* [Job]
The lines to return are those below that contain the word "Continuous".

[Opening Material to process section]

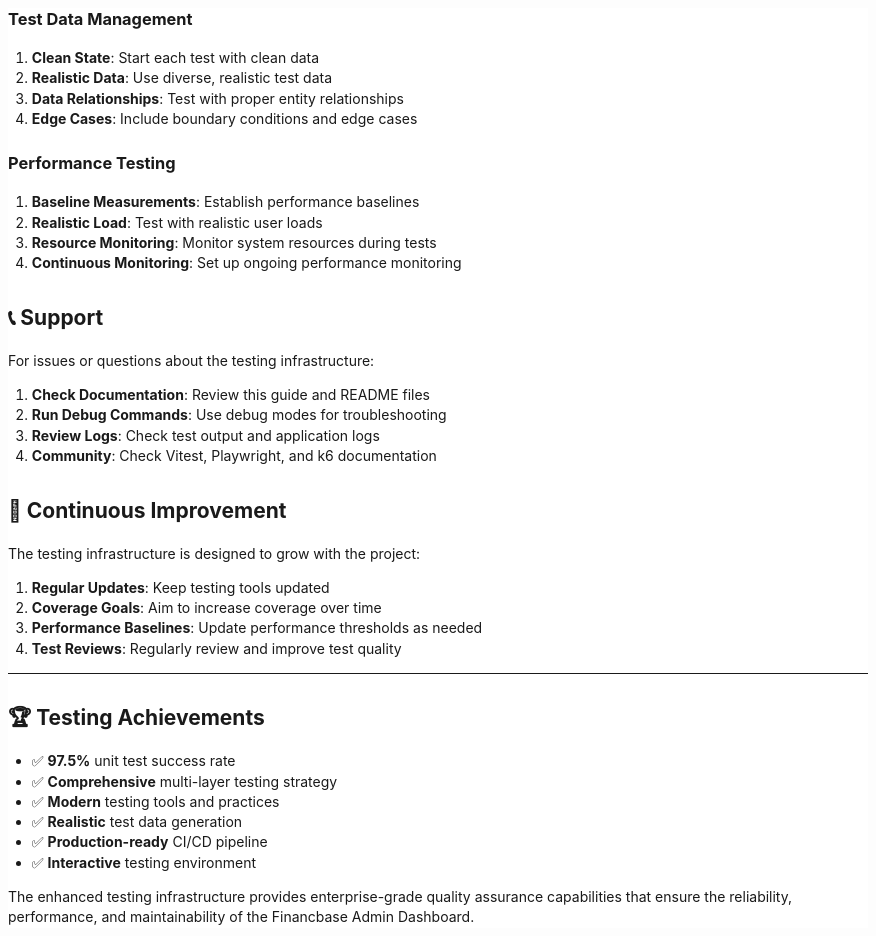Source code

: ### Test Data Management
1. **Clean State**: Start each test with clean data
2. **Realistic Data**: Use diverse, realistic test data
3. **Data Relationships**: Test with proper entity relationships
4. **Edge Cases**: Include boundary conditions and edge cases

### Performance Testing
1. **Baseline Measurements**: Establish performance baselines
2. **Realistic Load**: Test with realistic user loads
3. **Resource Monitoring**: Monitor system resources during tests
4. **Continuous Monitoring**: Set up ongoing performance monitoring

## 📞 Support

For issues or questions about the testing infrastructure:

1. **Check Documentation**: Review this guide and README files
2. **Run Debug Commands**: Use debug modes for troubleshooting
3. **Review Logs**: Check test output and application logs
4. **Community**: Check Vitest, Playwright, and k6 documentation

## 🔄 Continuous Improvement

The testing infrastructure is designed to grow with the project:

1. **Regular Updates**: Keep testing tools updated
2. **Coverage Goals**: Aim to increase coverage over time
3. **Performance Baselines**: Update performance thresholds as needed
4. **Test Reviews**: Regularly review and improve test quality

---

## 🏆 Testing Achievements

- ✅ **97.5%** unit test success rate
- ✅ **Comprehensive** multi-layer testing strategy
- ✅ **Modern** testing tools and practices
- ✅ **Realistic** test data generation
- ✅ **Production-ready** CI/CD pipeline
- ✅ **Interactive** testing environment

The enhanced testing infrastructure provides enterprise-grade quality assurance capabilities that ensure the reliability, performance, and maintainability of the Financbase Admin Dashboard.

[Closing Material to process section]

* [Result of the exercise]
4. **Continuous Monitoring**: Set up ongoing performance monitoring
## 🔄 Continuous Improvement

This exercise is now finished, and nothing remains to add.